I had an odd approach to writing back in the early ’80s. (Some would say that I still have an odd approach to writing, but we’ll talk about that some other time.) Back then, I wanted to make sure my stories were judged only by the words on the page, and not by the power of my personality. Though I attended science-fiction conventions, I avoided meeting editors face-to-face.
For example, when I was submitting stories to The Twilight Zone magazine and getting positive and friendly responses from editor Ted Klein, we both noted that my day job at the time was only a block or two away from the magazine’s editorial offices. But I avoided getting together for lunch. I didn’t want him to buy a story because he was biased to like me; I wanted him to buy a story because he liked the story.
And so it wasn’t until after he bought “Fifth Dimension,” later published in the April 1983 issue of The Twilight Zone, that I finally allowed us to meet.

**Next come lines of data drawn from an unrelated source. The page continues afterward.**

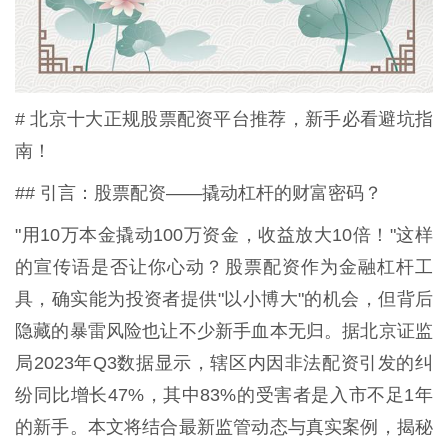
# 北京十大正规股票配资平台推荐，新手必看避坑指
南！
## 引言：股票配资——撬动杠杆的财富密码？
"用10万本金撬动100万资金，收益放大10倍！"这样
的宣传语是否让你心动？股票配资作为金融杠杆工
具，确实能为投资者提供"以小博大"的机会，但背后
隐藏的暴雷风险也让不少新手血本无归。据北京证监
局2023年Q3数据显示，辖区内因非法配资引发的纠
纷同比增长47%，其中83%的受害者是入市不足1年
的新手。本文将结合最新监管动态与真实案例，揭秘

Aspiring writers, do not follow my boneheaded example. I was operating under a false theory. No editor I know has ever bought a story he didn’t like just because he liked the writer. The story stands on its own. And while it might not help your story to be friendly with an editor … it sure doesn’t hurt.
The story that won Ted over, written in epistolary form, concerned a battered TV that picked up episodes of the original series that Rod Serling was continuing to film from the famous location referenced in the title. At the time, it was my highest-profile short-story publication.
“Fifth Dimension” was included in my 2001 short story collection These Words Are Haunted.